“I haven’t ridden a bike since I was, like, five.”
“Can this seat get any lower? It has been forever since I have done this.”
“Oh, pedal brakes! That is so fun! Like kindergarten!”
“Only four miles? Any hills? No? Okay, I think I can do this.”
And off we go. My relationship to biking has changed dramatically in the last few months. Instead of crossing the windswept, molten hot deserts of the Wind River Range in Wyoming with my son, wondering where we will next find food, water and shelter, now I cycle daily on a three-speed beach cruiser down a sweet little bike path that connects a few historic lighthouses, leading tours for tourists, who ooh and ah over the beauty of the southern Maine coast. And you know what? I love it.
Don’t get me wrong, not everybody who comes to Lighthouse Bikes is a novice cyclist, it is just that those are my favorite. They wobble around on the side street practicing braking and switching gears, and their faces flicker from intense concentration to wide grins, like blinking sunlight through the leaves. It is a thing of mine, this love of seeing people step just a little bit out of their comfort zones, and watching their confidence and mastery grow. It is like I get to watch them all be kids again–just for a moment. Away from their offices and piles of dishes and oil changes. It is playing and learning and being open to something just a little bit new, a little bit adventurous.
I feel like a kid again, too. A tired kid. All this is so new to me. I have never been a business owner! Everyday I am making mistakes and correcting and recorrecting again and again. It is like learning to steer. Everyday I am fixated on trying to learn new systems from bike repair to computer use to the history of Portland. There are days when I come home in the evening barely verbal and actually yearn for the sun to go down so that I can slip quietly off to my bed and sleep. I feel hungry for it. Just like a child.

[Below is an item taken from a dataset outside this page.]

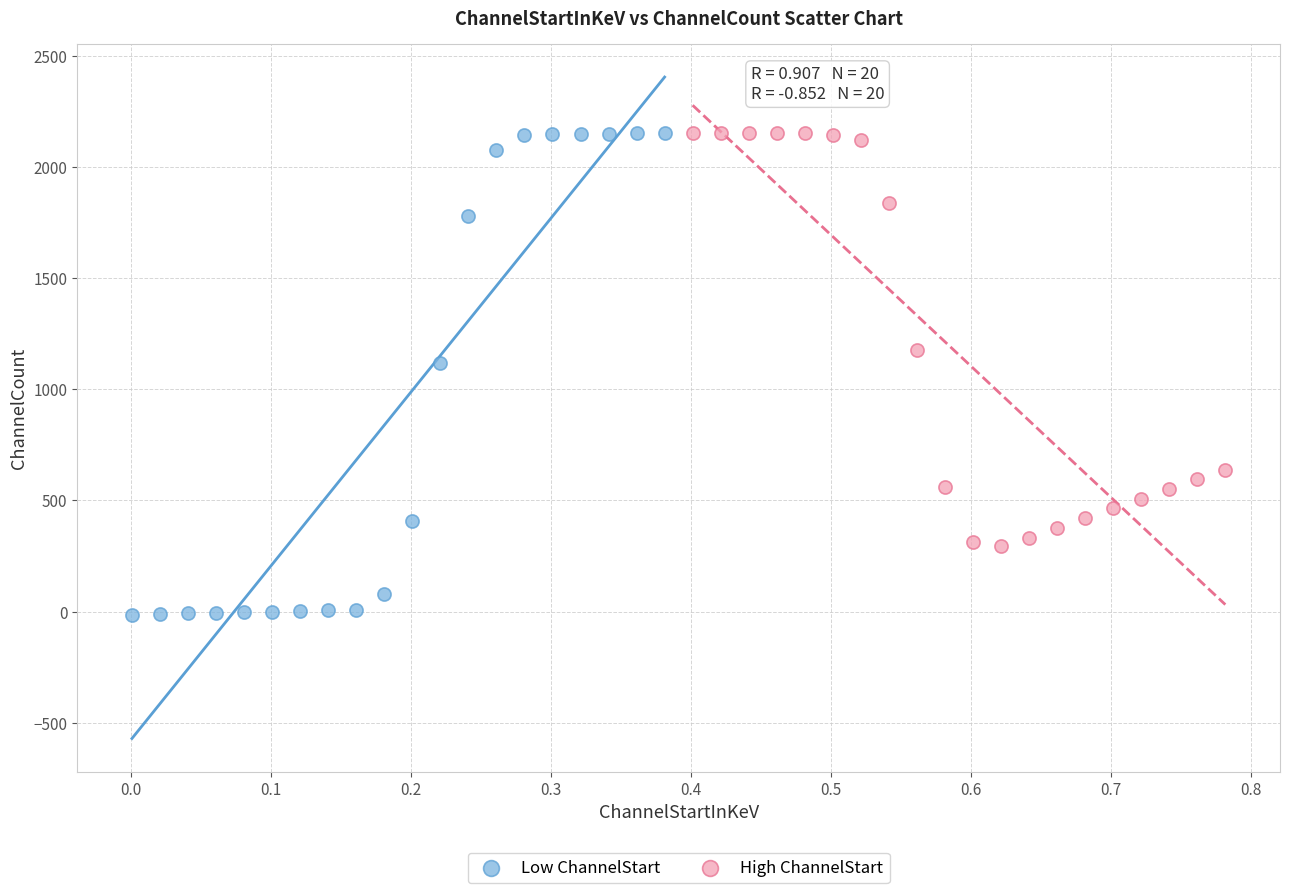

Which series has the widest spread of Y values?

Low ChannelStart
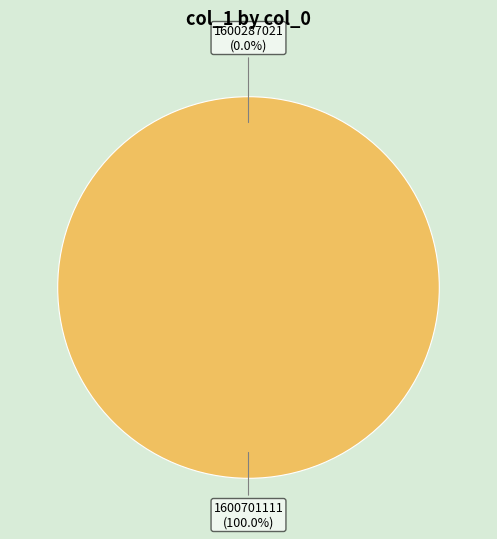

Is the sum of 1600701111 and 1600287021 greater than half?

Yes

What’s more, I have always been terrified of public speaking, and now I have to do it everyday, all day long. I used to hate it so much that I would cut class in high school and take a big fat “F” for the grade rather than stand in front of a crowd and talk. My knee caps would literally shake, the patellas bouncing up and down, visibly trembling, and my neck would blossom with huge red blotches–announcing my anxiety to everyone around. The repetitive nature of the tour has thankfully quieted this, but it was a great hurdle to leap. A different kind of a challenge, but a challenge nonetheless.
So, those customers who wobble this way and that? Who are embarrassed about their lack of skill? Who are exhausted at the end of our ride? I get them. And I also understand their grins that break out after their small successes. My grin is breaking out, too, every time someone walks out of the shop happy. One day I will get back out on an epic trip, but for now this is adventure enough.
I just love reading your posts.
Thank you Betsy! It is really fun.
It dawned on me that I’ve never commented, but I’ve been reading and enjoying your posts since the very beginning! What adventures you’ve had, and a new one is beginning. I love reading along as you make your way. Way to go!
Thank you Marty!
ooh, yes, the small successes. I know that wobblers who succeed in finishing the ride will be happy and tell their friends. keep on reporting.
I know what you mean, that joy that we find in someone else’s joy, Mudita (the Buddhist term) or compassionate joy, or vicarious pleasure. It’s almost more fun than when it’s us wobbling along, we can feel what it’s like to not know how, and the freedom of doing it! So exciting. I’m also with you on the beginners mind of a new business. My business is growing, and it does get complicated, knowing all the names, doing the bookkeeping, maintaining the websites! Congratulations on your joy, your projects, and the way you are spreading your joy!